In short, he forcefully built the case that the opposition had pushed the no-confidence motion against Imran Khan to please (the ugly and scheming) Americans. Spinning the conspiracy theory also helped the Law Minister to invoke Article 5-A of our Constitution that wants the state institutions to combat the nefarious designs of foreign countries vigorously. Referring to this article, he pleaded that instead of going for the headcount on non-confidence motion, the Chair should “reject” it.
The Deputy Speaker’s patriotic passions were already boiling in full steam. He instantly obliged Fawad Chaudhry by “rejecting” the no-confidence motion and prorogued the House.
Suri’s decision ignited patriotic zeal among the PTI members. They all left their seats and huddled around the Speaker’s dais and relentlessly kept chanting full-throated slogans against America. Its “friends” were also called “traitors” with contemptuous zeal.
The opposition benches looked visibly baffled. Appearing almost numb with unprecedented dismissal of a parliamentary motion on ‘patriotic grounds,’ they felt clueless regarding their next move. Some of their leaders, especially Bilawal Bhutto Zardari, the youthful chairman of Pakistan Peoples Party, appeared pursuing the line that all of them should keep sitting in the House.
But “the House” he wanted to keep ‘intact’ had already been “dissolved”. Precisely during the moments the National Assembly was dealing with no-confidence motion, Prime Minister Imran Khan, instead of coming to the House went live on the official TV of Pakistan to tell the nation that he had posted the advice of dissolving the national assembly to the President. Such advice is binding for the head of our state. Going by the book, therefore, Pakistan is currently functioning without an elected national assembly.

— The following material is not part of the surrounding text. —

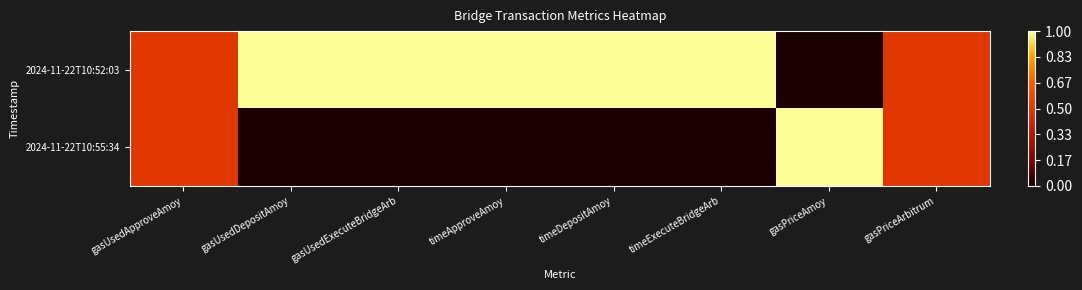

Which series has the largest total across all categories?

2024-11-22T10:52:03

We now have to look for establishing a caretaker government, specifically assigned the task of holding fresh elections to prop a new National Assembly. For a law-illiterate like me, after filing the no-confidence motion against him, Imran had lost the authority of seeking dissolution of the National Assembly. But the Deputy Speaker of the now “dissolved” House had “rejected” the said motion, with the visible intent of empowering the Prime Minister to go for it.

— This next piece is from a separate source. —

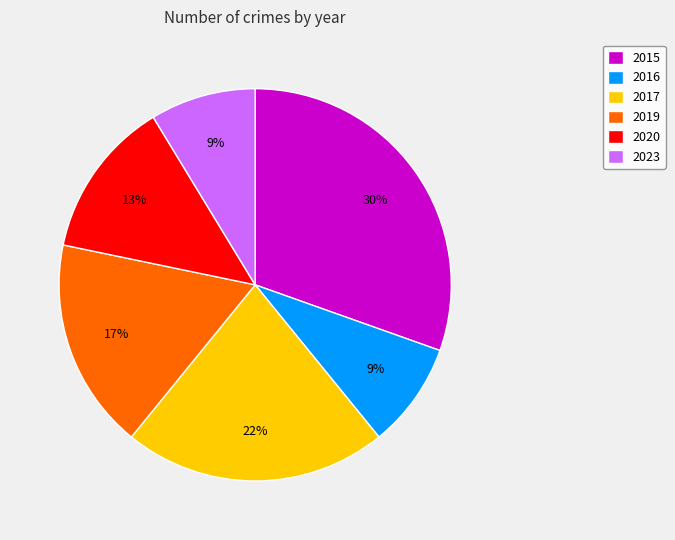

Which has a higher value, 2017 or 2019?

2017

Only the Supreme Court of Pakistan can now clarify the deep confusion the Imran government had triggered with audacious-looking decisions on Sunday. Lest you forget, 1993 the Supreme Court of Pakistan had firmly upturned the decision of dissolving the National Assembly. The then President Ghulam Ishaq Khan had gone for the same while employing powers he relished due to the 8th amendment of our constitution. The said decision was wildly welcomed as “historic.”
But the Supreme Court clearly appeared facilitating the rise and rise of Imran Khan since 2016 by taking suo motu notice of the so-called Panama Papers. The then Prime Minister, Nawaz Sharif, was perceived as one of the beneficiaries of the offshore, tax evading company, presumably established to hide “ill gotten wealth”.
At the end of dramatic and day-to-day hearings of the same case, Nawaz Sharif was declared guilty for not revealing “the salary,” he allegedly had been getting from a “company” run by his son. After calling him a “liar and cheat,” the Supreme Court also banned him from contesting election to any representative house for the rest of his life.
Through another case, heard by the same Supreme Court, however, Imran Khan had been declared SADIQ and AMIN (sagacious and trustworthy). This ‘certification’ helped Imran Khan to eventually reach the Prime Minister’s Office in August 2018.
We have to watch and wait how this time around, the Supreme Court judges him and his close aides for audaciously eluding a motion of no-confidence by igniting ‘patriotic’ passions.